The possibilities are endless, so it’s a good idea to review your personal and professional networks and reach out to those with possible links to or interest in stickers. You’ll probably generate new customers or find companies with which you could establish a partnership. Online businesses might also consider affiliate marketing as a way to build relationships with potential partners and boost business.
Step 12: Build Your Team
If you’re starting out small from a home office, you may not need any employees. But as your business grows, you will likely need workers to fill various roles. Potential positions for a sticker business include:
- Marketing Lead
- Sales Lead
- General Manager
At some point, you may need to hire all of these positions or simply a few, depending on the size and needs of your business. You might also hire multiple workers for a single role or a single worker for multiple roles, again depending on need.

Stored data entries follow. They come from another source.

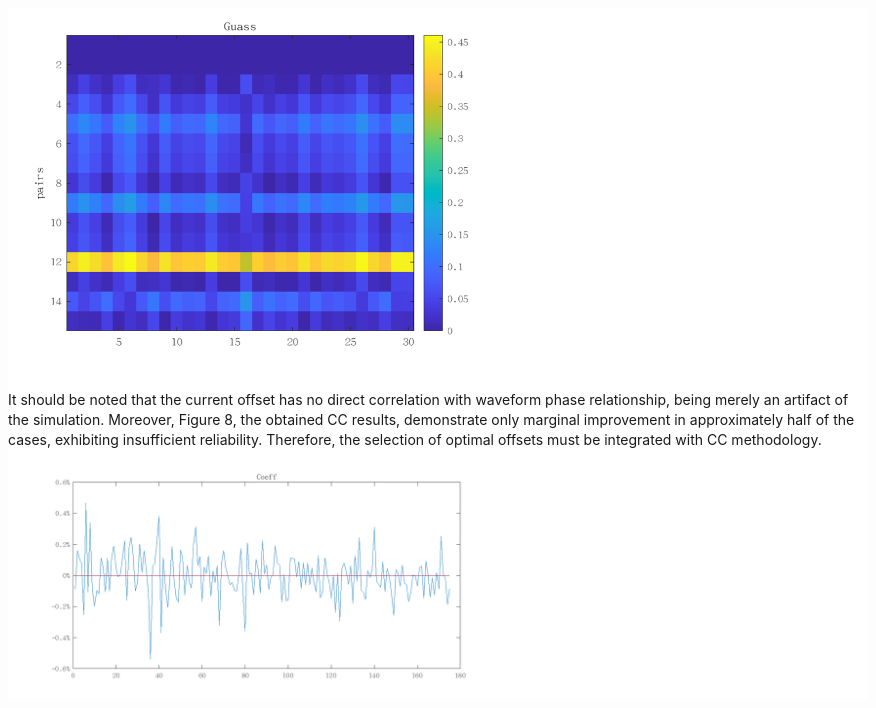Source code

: <img src="Figure/0b0b7de0-e46f-11ef-ad60-9304b2563e4d.jpeg?v=1&type=image" width="500">

It should be noted that the current offset has no direct correlation with waveform phase relationship, being merely an artifact of the simulation. Moreover, Figure 8, the obtained CC results, demonstrate only marginal improvement in approximately half of the cases, exhibiting insufficient reliability. Therefore, the selection of optimal offsets must be integrated with CC methodology.

<img src="Figure/1f9fcc70-e52d-11ef-baf1-a700618c26d1.jpeg?v=1&type=image" width="500">
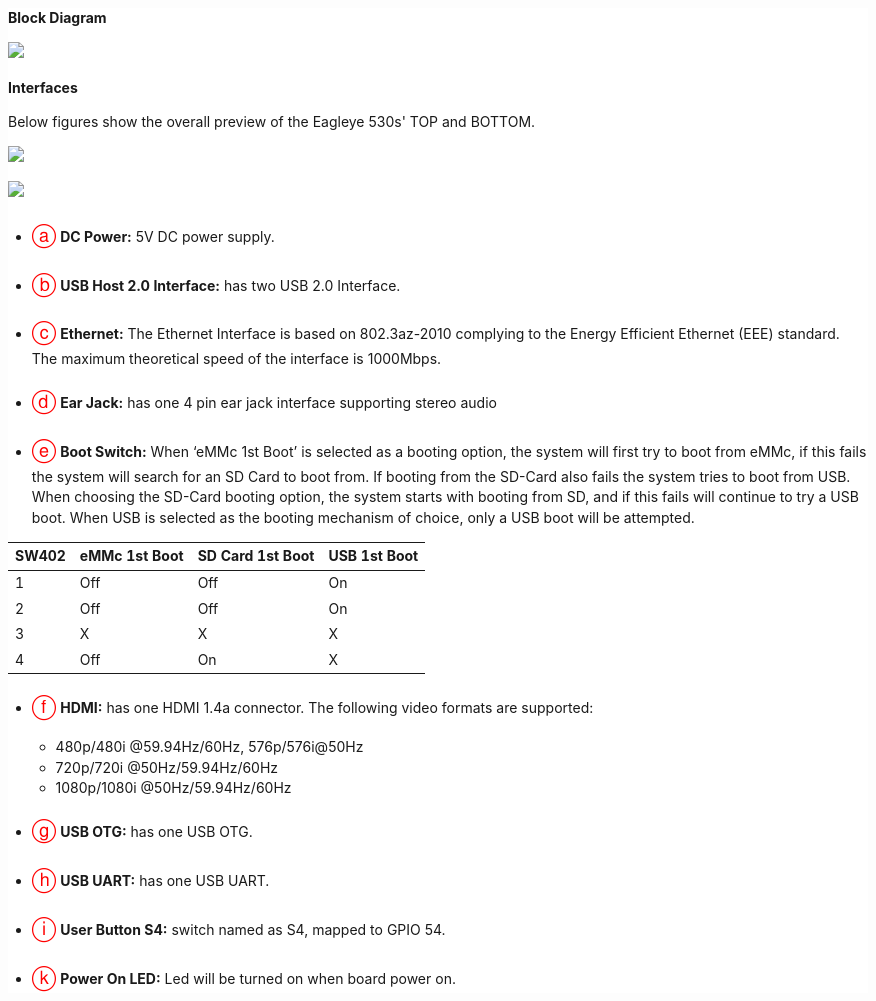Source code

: **Block Diagram**

![](https://github.com/SeeedDocument/Eagleye_530s/raw/master/img/block_digram.png)

**Interfaces**

Below figures show the overall preview of the Eagleye 530s' TOP and BOTTOM.

![](https://github.com/SeeedDocument/Eagleye_530s/raw/master/img/eagleye_530s_front.JPG)

![](https://github.com/SeeedDocument/Eagleye_530s/raw/master/img/eagleye_530s_back.JPG)

- <font face="" size=5 font color="ff0000">ⓐ</font> **DC Power:** 5V DC power supply.

- <font face="" size=5 font color="ff0000">ⓑ</font> **USB Host 2.0 Interface:** has two USB 2.0 Interface.

- <font face="" size=5 font color="ff0000">ⓒ</font> **Ethernet:** The Ethernet Interface is based on 802.3az-2010 complying to the Energy Efficient Ethernet (EEE) standard. The maximum theoretical speed of the interface is 1000Mbps.

- <font face="" size=5 font color="ff0000">ⓓ</font> **Ear Jack:** has one 4 pin ear jack interface supporting stereo audio

- <font face="" size=5 font color="ff0000">ⓔ</font> **Boot Switch:** When ‘eMMc 1st Boot’ is selected as a booting option, the system will first try to boot from eMMc, if this fails the system will search for an SD Card to boot from. If booting from the SD-Card also fails the system tries to boot from USB. When choosing the SD-Card booting option, the system starts with booting from SD, and if this fails will continue to try a USB boot. When USB is selected as the booting mechanism of choice, only a USB boot will be attempted.

| SW402 | eMMc 1st Boot | SD Card 1st Boot | USB 1st Boot |
|-------|---------------|------------------|--------------|
| 1     | Off           | Off              | On           |
| 2     | Off           | Off              | On           |
| 3     | X             | X                | X            |
| 4     | Off           | On               | X            |

- <font face="" size=5 font color="ff0000">ⓕ</font> **HDMI:** has one HDMI 1.4a connector. The following video formats are supported:
    - 480p/480i @59.94Hz/60Hz, 576p/576i@50Hz
    - 720p/720i @50Hz/59.94Hz/60Hz
    - 1080p/1080i @50Hz/59.94Hz/60Hz

- <font face="" size=5 font color="ff0000">ⓖ</font> **USB OTG:** has one USB OTG.

- <font face="" size=5 font color="ff0000">ⓗ</font> **USB UART:** has one USB UART.

- <font face="" size=5 font color="ff0000">ⓘ</font> **User Button S4:**  switch named as S4, mapped to GPIO 54.

- <font face="" size=5 font color="ff0000">ⓚ</font> **Power On LED:** Led will be turned on when board power on.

Free-of-charge methods to recruit employees include posting ads on popular platforms such as LinkedIn, Facebook, or Jobs.com. You might also consider a premium recruitment option, such as advertising on Indeed, Glassdoor, or ZipRecruiter. Further, if you have the resources, you could consider hiring a recruitment agency to help you find talent.

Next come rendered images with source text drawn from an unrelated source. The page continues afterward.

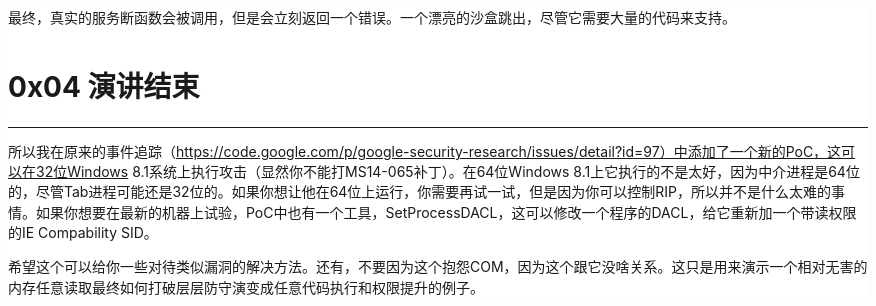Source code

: 最终，真实的服务断函数会被调用，但是会立刻返回一个错误。一个漂亮的沙盒跳出，尽管它需要大量的代码来支持。

0x04 演讲结束
=========

* * *

所以我在原来的事件追踪（https://code.google.com/p/google-security-research/issues/detail?id=97）中添加了一个新的PoC，这可以在32位Windows 8.1系统上执行攻击（显然你不能打MS14-065补丁）。在64位Windows 8.1上它执行的不是太好，因为中介进程是64位的，尽管Tab进程可能还是32位的。如果你想让他在64位上运行，你需要再试一试，但是因为你可以控制RIP，所以并不是什么太难的事情。如果你想要在最新的机器上试验，PoC中也有一个工具，SetProcessDACL，这可以修改一个程序的DACL，给它重新加一个带读权限的IE Compability SID。

希望这个可以给你一些对待类似漏洞的解决方法。还有，不要因为这个抱怨COM，因为这个跟它没啥关系。这只是用来演示一个相对无害的内存任意读取最终如何打破层层防守演变成任意代码执行和权限提升的例子。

Step 13: Start Making Money!
Stickers will probably never get old. They’re almost always a part of any fandom merchandise, be it anime, gaming, music, or movies and TV. They’re often used as marketing tools, along with those timeless brochures and flyers. Stickers are also used in a wide range of applications, such as backsplash stickers in the kitchen or car decals.

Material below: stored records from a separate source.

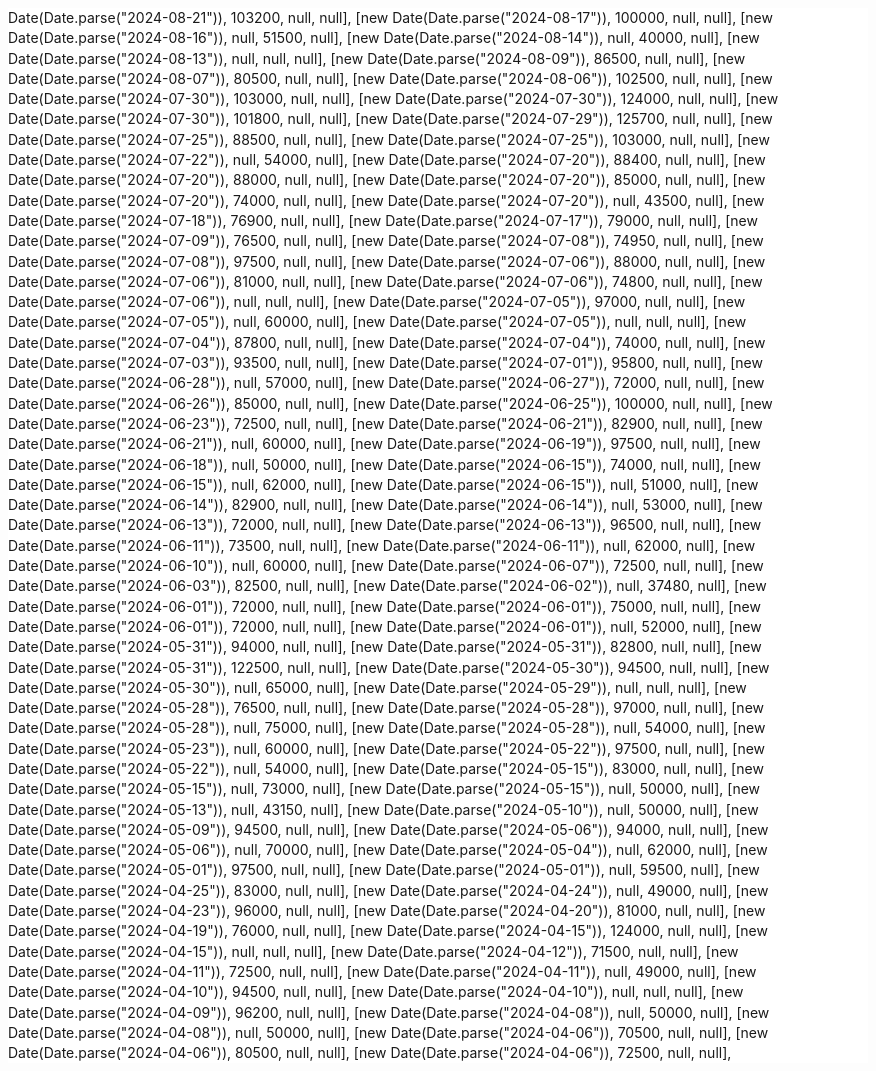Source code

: Date(Date.parse("2024-08-21")), 103200, null, null], [new Date(Date.parse("2024-08-17")), 100000, null, null], [new Date(Date.parse("2024-08-16")), null, 51500, null], [new Date(Date.parse("2024-08-14")), null, 40000, null], [new Date(Date.parse("2024-08-13")), null, null, null], [new Date(Date.parse("2024-08-09")), 86500, null, null], [new Date(Date.parse("2024-08-07")), 80500, null, null], [new Date(Date.parse("2024-08-06")), 102500, null, null], [new Date(Date.parse("2024-07-30")), 103000, null, null], [new Date(Date.parse("2024-07-30")), 124000, null, null], [new Date(Date.parse("2024-07-30")), 101800, null, null], [new Date(Date.parse("2024-07-29")), 125700, null, null], [new Date(Date.parse("2024-07-25")), 88500, null, null], [new Date(Date.parse("2024-07-25")), 103000, null, null], [new Date(Date.parse("2024-07-22")), null, 54000, null], [new Date(Date.parse("2024-07-20")), 88400, null, null], [new Date(Date.parse("2024-07-20")), 88000, null, null], [new Date(Date.parse("2024-07-20")), 85000, null, null], [new Date(Date.parse("2024-07-20")), 74000, null, null], [new Date(Date.parse("2024-07-20")), null, 43500, null], [new Date(Date.parse("2024-07-18")), 76900, null, null], [new Date(Date.parse("2024-07-17")), 79000, null, null], [new Date(Date.parse("2024-07-09")), 76500, null, null], [new Date(Date.parse("2024-07-08")), 74950, null, null], [new Date(Date.parse("2024-07-08")), 97500, null, null], [new Date(Date.parse("2024-07-06")), 88000, null, null], [new Date(Date.parse("2024-07-06")), 81000, null, null], [new Date(Date.parse("2024-07-06")), 74800, null, null], [new Date(Date.parse("2024-07-06")), null, null, null], [new Date(Date.parse("2024-07-05")), 97000, null, null], [new Date(Date.parse("2024-07-05")), null, 60000, null], [new Date(Date.parse("2024-07-05")), null, null, null], [new Date(Date.parse("2024-07-04")), 87800, null, null], [new Date(Date.parse("2024-07-04")), 74000, null, null], [new Date(Date.parse("2024-07-03")), 93500, null, null], [new Date(Date.parse("2024-07-01")), 95800, null, null], [new Date(Date.parse("2024-06-28")), null, 57000, null], [new Date(Date.parse("2024-06-27")), 72000, null, null], [new Date(Date.parse("2024-06-26")), 85000, null, null], [new Date(Date.parse("2024-06-25")), 100000, null, null], [new Date(Date.parse("2024-06-23")), 72500, null, null], [new Date(Date.parse("2024-06-21")), 82900, null, null], [new Date(Date.parse("2024-06-21")), null, 60000, null], [new Date(Date.parse("2024-06-19")), 97500, null, null], [new Date(Date.parse("2024-06-18")), null, 50000, null], [new Date(Date.parse("2024-06-15")), 74000, null, null], [new Date(Date.parse("2024-06-15")), null, 62000, null], [new Date(Date.parse("2024-06-15")), null, 51000, null], [new Date(Date.parse("2024-06-14")), 82900, null, null], [new Date(Date.parse("2024-06-14")), null, 53000, null], [new Date(Date.parse("2024-06-13")), 72000, null, null], [new Date(Date.parse("2024-06-13")), 96500, null, null], [new Date(Date.parse("2024-06-11")), 73500, null, null], [new Date(Date.parse("2024-06-11")), null, 62000, null], [new Date(Date.parse("2024-06-10")), null, 60000, null], [new Date(Date.parse("2024-06-07")), 72500, null, null], [new Date(Date.parse("2024-06-03")), 82500, null, null], [new Date(Date.parse("2024-06-02")), null, 37480, null], [new Date(Date.parse("2024-06-01")), 72000, null, null], [new Date(Date.parse("2024-06-01")), 75000, null, null], [new Date(Date.parse("2024-06-01")), 72000, null, null], [new Date(Date.parse("2024-06-01")), null, 52000, null], [new Date(Date.parse("2024-05-31")), 94000, null, null], [new Date(Date.parse("2024-05-31")), 82800, null, null], [new Date(Date.parse("2024-05-31")), 122500, null, null], [new Date(Date.parse("2024-05-30")), 94500, null, null], [new Date(Date.parse("2024-05-30")), null, 65000, null], [new Date(Date.parse("2024-05-29")), null, null, null], [new Date(Date.parse("2024-05-28")), 76500, null, null], [new Date(Date.parse("2024-05-28")), 97000, null, null], [new Date(Date.parse("2024-05-28")), null, 75000, null], [new Date(Date.parse("2024-05-28")), null, 54000, null], [new Date(Date.parse("2024-05-23")), null, 60000, null], [new Date(Date.parse("2024-05-22")), 97500, null, null], [new Date(Date.parse("2024-05-22")), null, 54000, null], [new Date(Date.parse("2024-05-15")), 83000, null, null], [new Date(Date.parse("2024-05-15")), null, 73000, null], [new Date(Date.parse("2024-05-15")), null, 50000, null], [new Date(Date.parse("2024-05-13")), null, 43150, null], [new Date(Date.parse("2024-05-10")), null, 50000, null], [new Date(Date.parse("2024-05-09")), 94500, null, null], [new Date(Date.parse("2024-05-06")), 94000, null, null], [new Date(Date.parse("2024-05-06")), null, 70000, null], [new Date(Date.parse("2024-05-04")), null, 62000, null], [new Date(Date.parse("2024-05-01")), 97500, null, null], [new Date(Date.parse("2024-05-01")), null, 59500, null], [new Date(Date.parse("2024-04-25")), 83000, null, null], [new Date(Date.parse("2024-04-24")), null, 49000, null], [new Date(Date.parse("2024-04-23")), 96000, null, null], [new Date(Date.parse("2024-04-20")), 81000, null, null], [new Date(Date.parse("2024-04-19")), 76000, null, null], [new Date(Date.parse("2024-04-15")), 124000, null, null], [new Date(Date.parse("2024-04-15")), null, null, null], [new Date(Date.parse("2024-04-12")), 71500, null, null], [new Date(Date.parse("2024-04-11")), 72500, null, null], [new Date(Date.parse("2024-04-11")), null, 49000, null], [new Date(Date.parse("2024-04-10")), 94500, null, null], [new Date(Date.parse("2024-04-10")), null, null, null], [new Date(Date.parse("2024-04-09")), 96200, null, null], [new Date(Date.parse("2024-04-08")), null, 50000, null], [new Date(Date.parse("2024-04-08")), null, 50000, null], [new Date(Date.parse("2024-04-06")), 70500, null, null], [new Date(Date.parse("2024-04-06")), 80500, null, null], [new Date(Date.parse("2024-04-06")), 72500, null, null],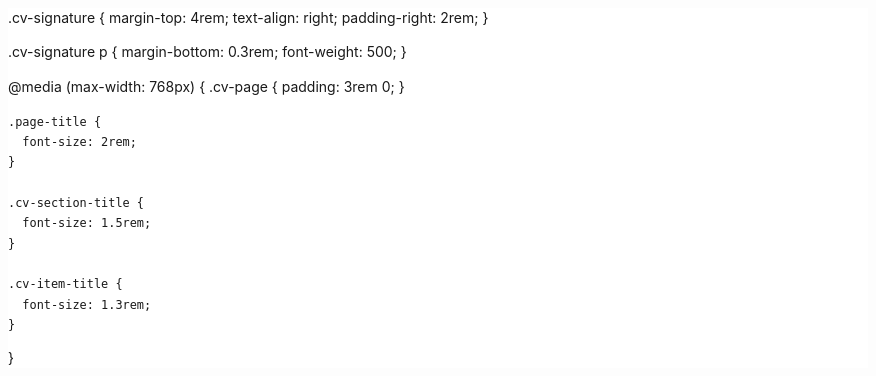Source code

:   .cv-signature {
    margin-top: 4rem;
    text-align: right;
    padding-right: 2rem;
  }
  
  .cv-signature p {
    margin-bottom: 0.3rem;
    font-weight: 500;
  }
  
  @media (max-width: 768px) {
    .cv-page {
      padding: 3rem 0;
    }
    
    .page-title {
      font-size: 2rem;
    }
    
    .cv-section-title {
      font-size: 1.5rem;
    }
    
    .cv-item-title {
      font-size: 1.3rem;
    }
  }
</style>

So, opening a sticker business in a highly competitive market could be the best decision you’ve ever made. With a lot of creativity and aggressive marketing, you’re now ready to start your entrepreneurial journey and make money out of your sticker business!
Sticker Business FAQs
Are stickers profitable?
Stickers can be extremely profitable. With profit margins of up to 85%, you can earn a significant amount by buying stickers at wholesale prices and selling them at retail prices, or by printing your own.
Is it worth it to start a sticker business?
If you are creative and have a knack for sales, starting a sticker business can be very worthwhile. But you should know that sticker business is not a get-rich-quick scheme. It requires a lot of dedication and hard work to establish and grow a sticker business.
How much does it cost to make a sticker business?
It only takes around $5,000 to set up a sticker business from home if your production operations are outsourced to a printing company. The start-up capital requirements will continue to mount as you continue to add more costs, e.g. buying a printer, hiring staff, and setting up a storefront.
Can you make money with a sticker business?
Yes, you can certainly make money with a sticker business. You can earn anywhere from $30,000 to over $200,000 a year with a sticker business, depending on the volume of orders you receive and the size of your operations.
How much should I sell my stickers for?
There are many factors that you should consider while pricing your product. First, you need to understand additional costs that are associated with selling stickers online, including shipping, packaging, product returns and marketplace commissions.
Secondly, the material and size of the sticker is another factor that will influence the price. Finally, you should also consider the type of client (e.g. wholesale or retail) while setting a suitable price.
Normally, stickers are priced in the range of $2 to $9.95 for retail customers. The wholesale price varies between $0.72 and $0.77.